Liquidity refers to the ease of buying or selling an investment, and it’s a concern for private partnerships in two ways — the way it affects the fund itself and the way it affects the fund’s investors.

Liquidity and the fund

Many emerging markets don’t have enough securities or enough trading volume to make complex strategies work. (That’s one reason that many hedge funds use currency to invest in emerging markets; they can trade currency in big volume over a short time period.) If it’s hard to buy and sell the types of investments that the fund hopes to invest in, the fund may have trouble making a return for investors. After the fund makes an investment, it may not be able to sell it any time soon.

Venture capital and private equity funds usually can’t sell their investments until the company holds an initial public offering or is sold to someone else. It’s not unusual for these investments to be in place for five or even ten years.

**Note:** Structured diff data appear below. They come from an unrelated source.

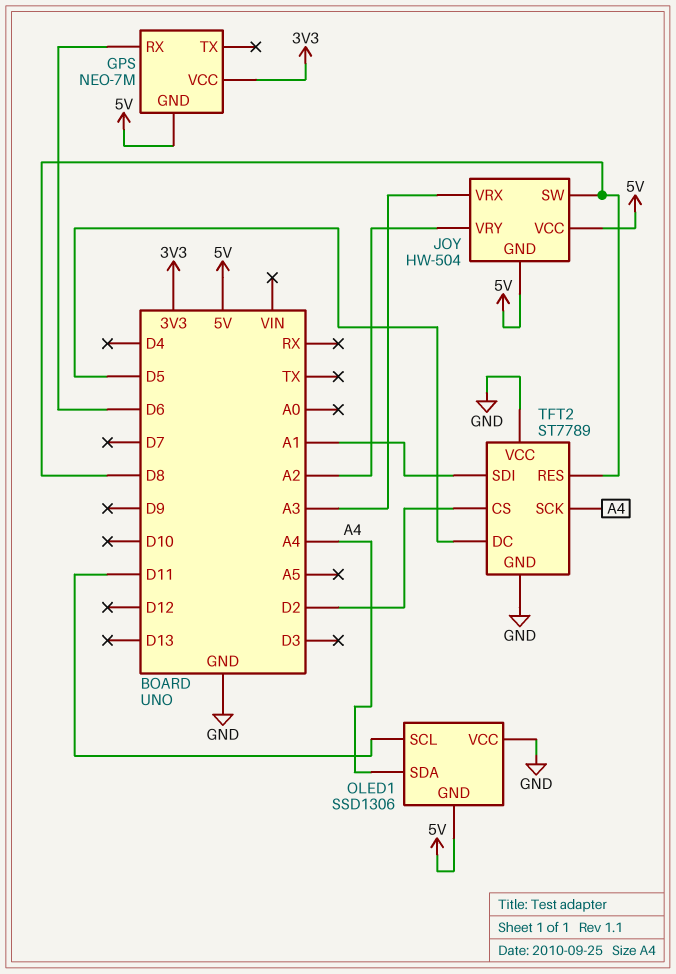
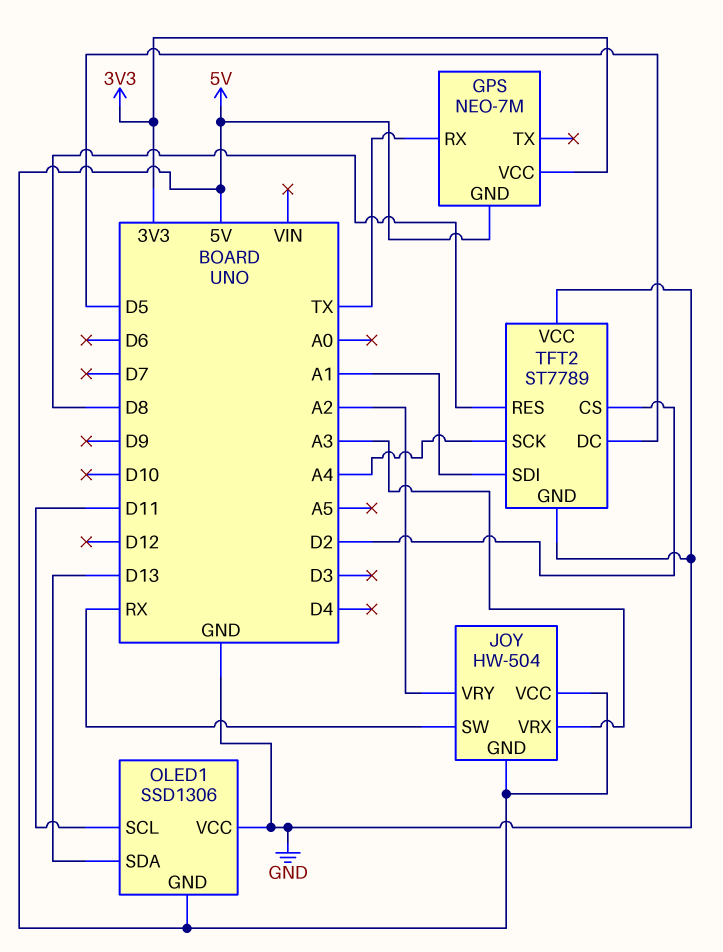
GPS pin RX: D6 -> TX
JOY pin SW: D8 -> RX
OLED1 pin SDA: A4 -> D13

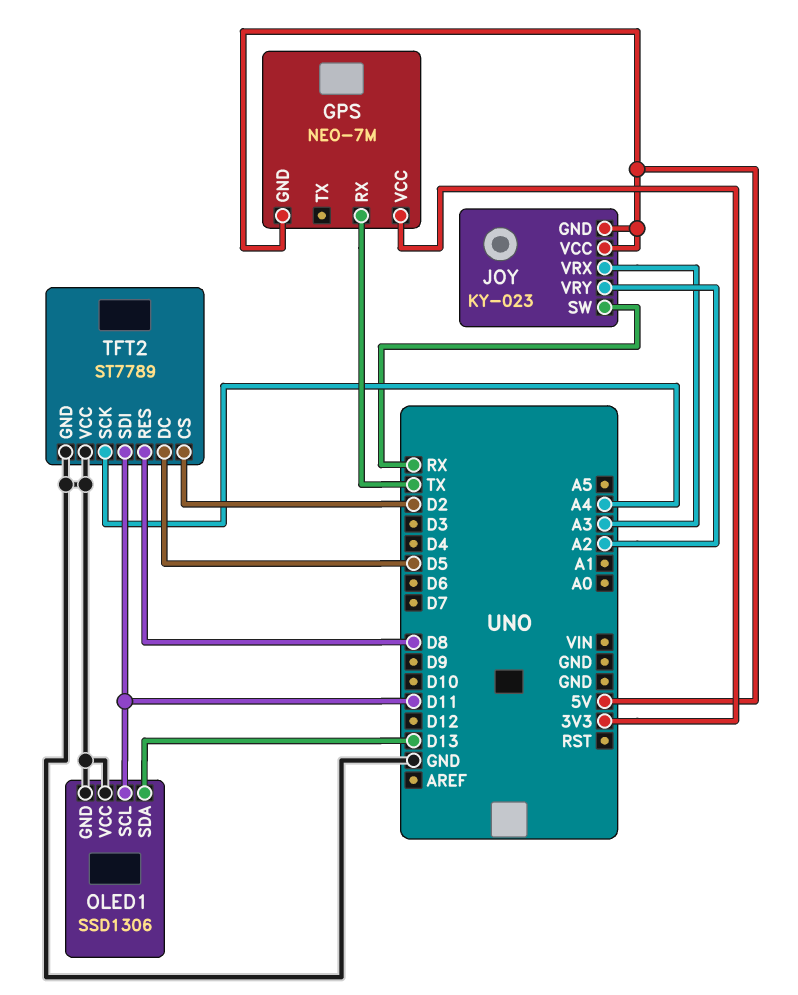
JOY: HW-504 -> KY-023
OLED1 pin GND: 5V -> GND
TFT2 pin SDI: A1 -> D11

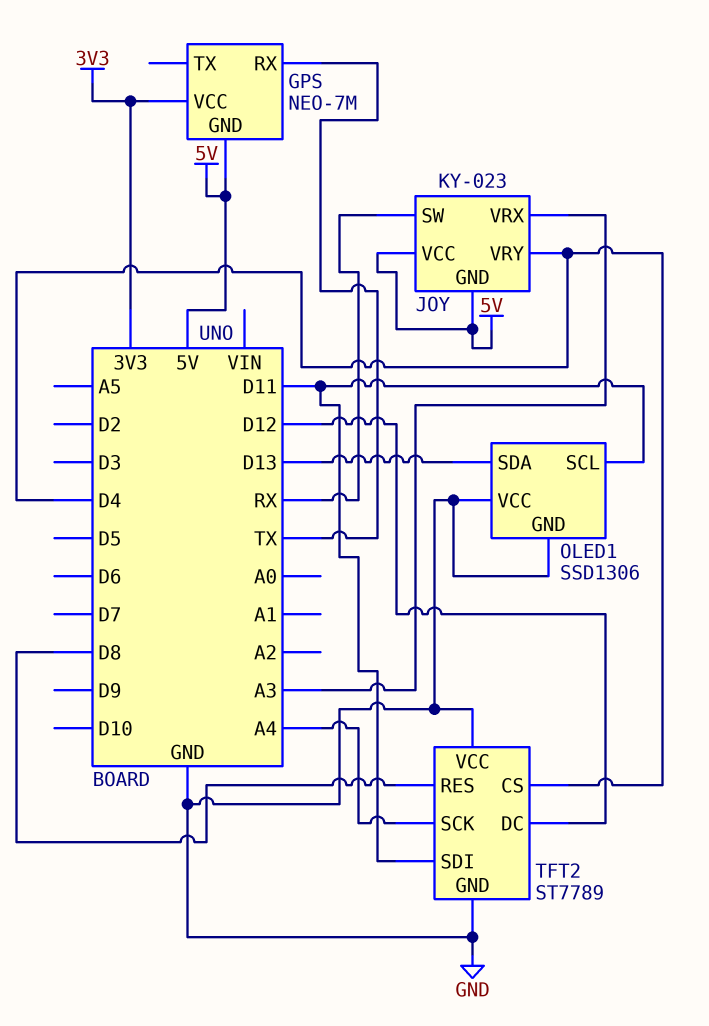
JOY pin VRY: A2 -> D4
TFT2 pin CS: D2 -> D4
TFT2 pin DC: D5 -> D12

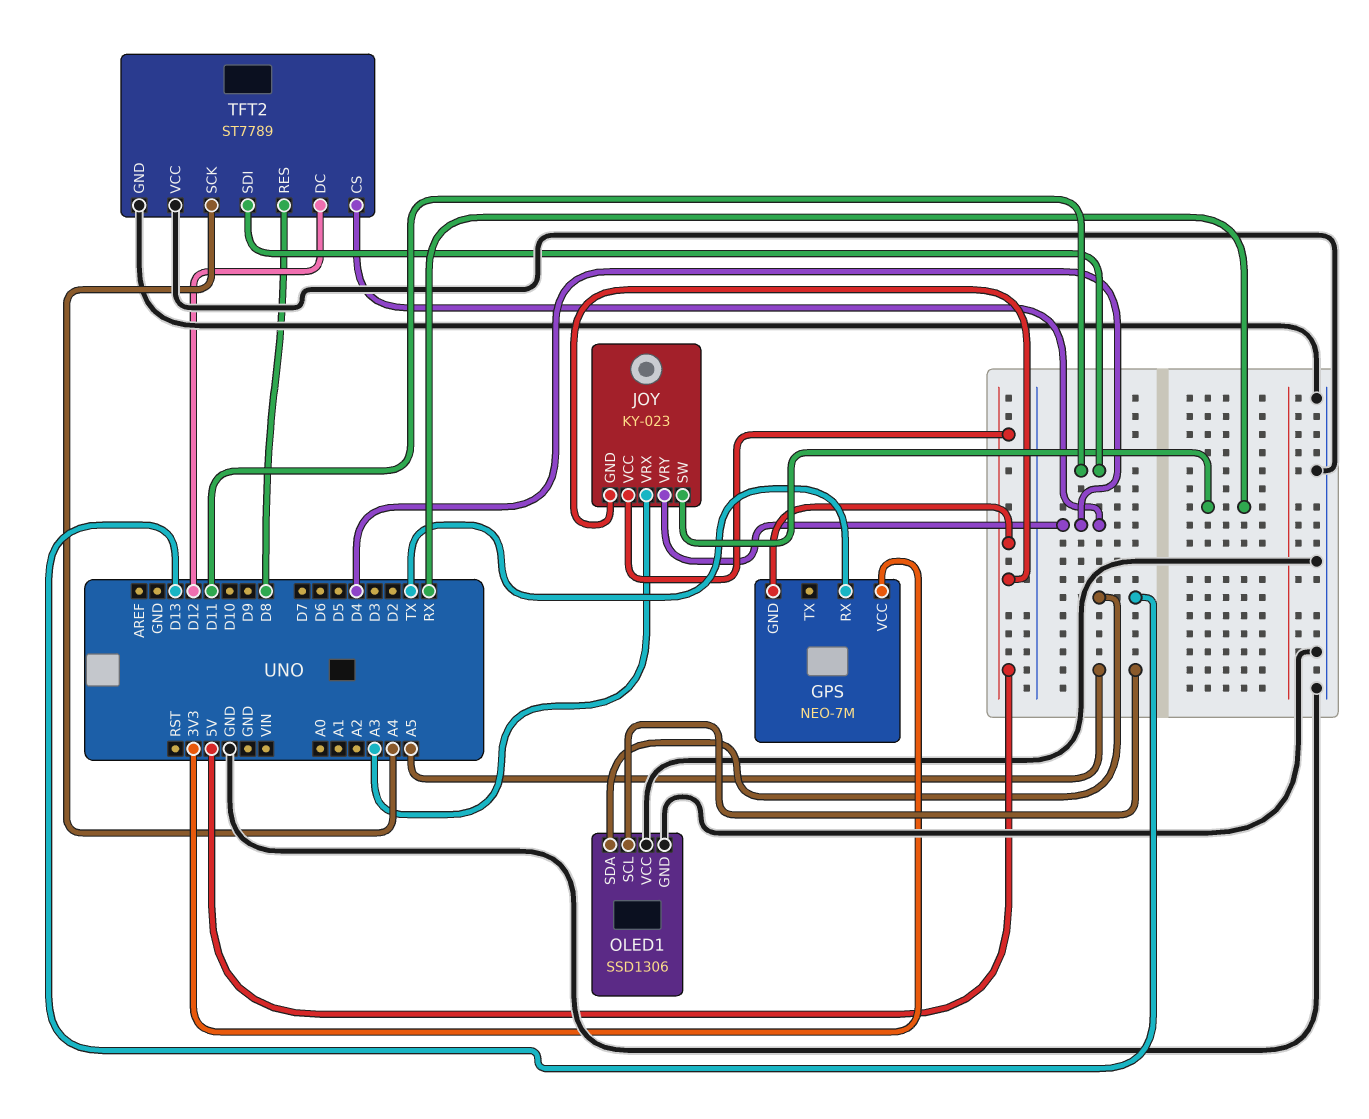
OLED1 pin SCL: D11 -> A5

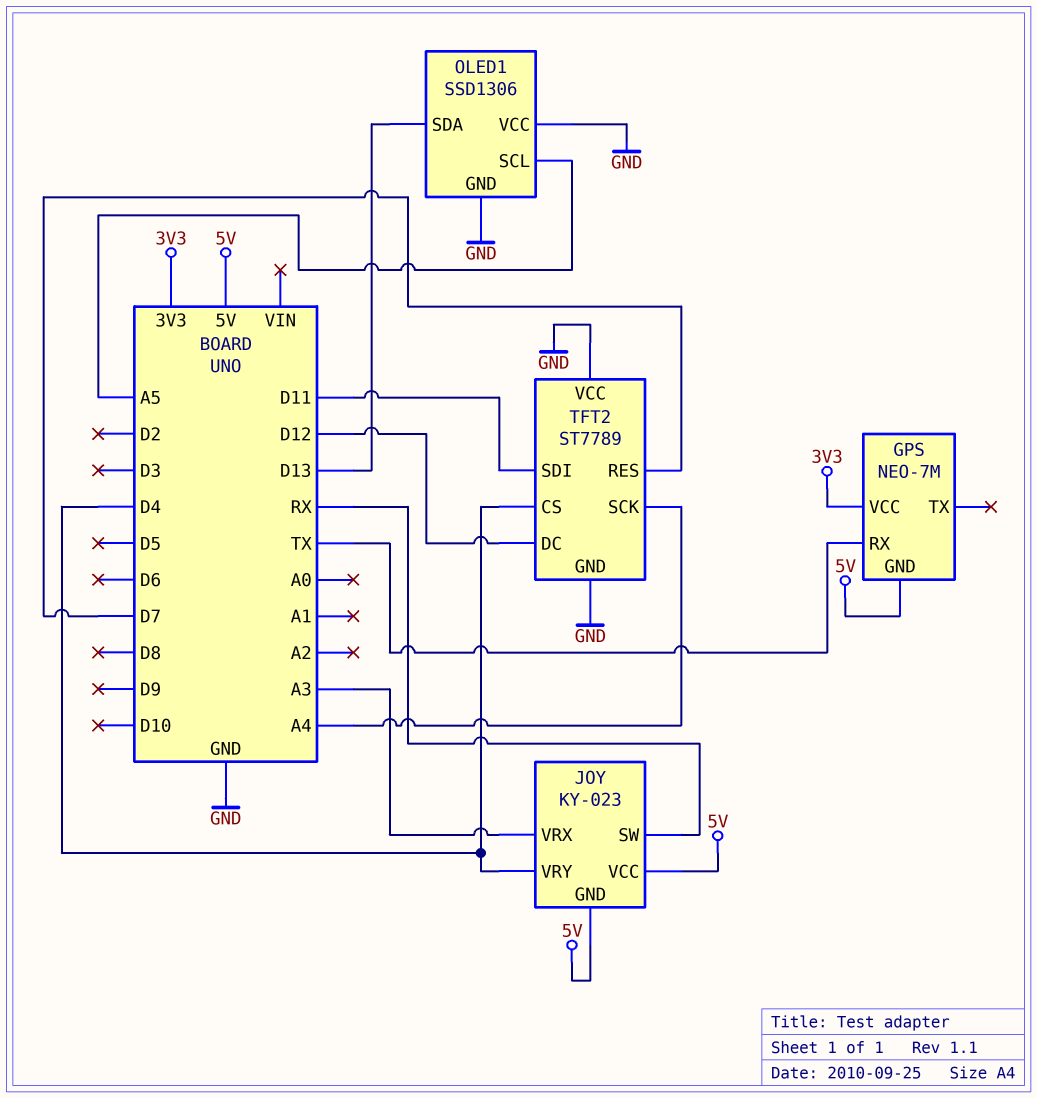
TFT2 pin RES: D8 -> D7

Liquidity and the fund investor

Because private partnerships often have their funds locked away in different investments, they don’t always have the cash on hand to return to their investors. After you’re invested in a fund, you may not be able to get out for years. These funds are designed for the long run, so be sure that you understand how the fund’s general partners define that time frame before you invest. Some funds limit your withdrawals during the first year or so, a period known as a lock-up; after that, the fund may let you withdraw money once a quarter or once a year as long as you give advance notice. Some venture funds don’t return investments and profits until they’ve been able to exit all the fund’s investments.

Sometimes, a private partnership can’t find suitable investments for the money that investors put in, so it returns funds. You get your cash, but you have to go out and find another place to invest it.

Governance in a limited partnership structure

For tax reasons, investment partnerships are often based in an offshore financial center, so they may be governed mostly by the laws of the country of incorporation. They may also be governed by the laws of the country where the partnership is sold. For example, a fund marketed in the United States to U.S. investors has to comply with certain laws about disclosure and marketing, the most important being that the fund can be marketed only to accredited investors. If the fund is sold to investors in other countries, those laws may or may not apply.

Many larger funds are set up with a master-feeder structure. The main fund is based in an offshore financial center, and it operates a handful of feeder funds for investors in other countries. U.S. investors invest in the U.S. feeder, European investors invest in the EU feeder, and so on. This prevents problems with contradicting laws and ensures that each group of investors gets what it needs to be compliant with the laws of the group’s own country.

A fund may also be subject to the laws of the countries where it does its investing. For example, if a hedge fund operates a trading desk in Dublin, it has to comply with EU securities laws. If a venture capital firm finds solar-power start-ups in Kenya, it needs to comply with Kenyan laws to ensure that the investments are valid.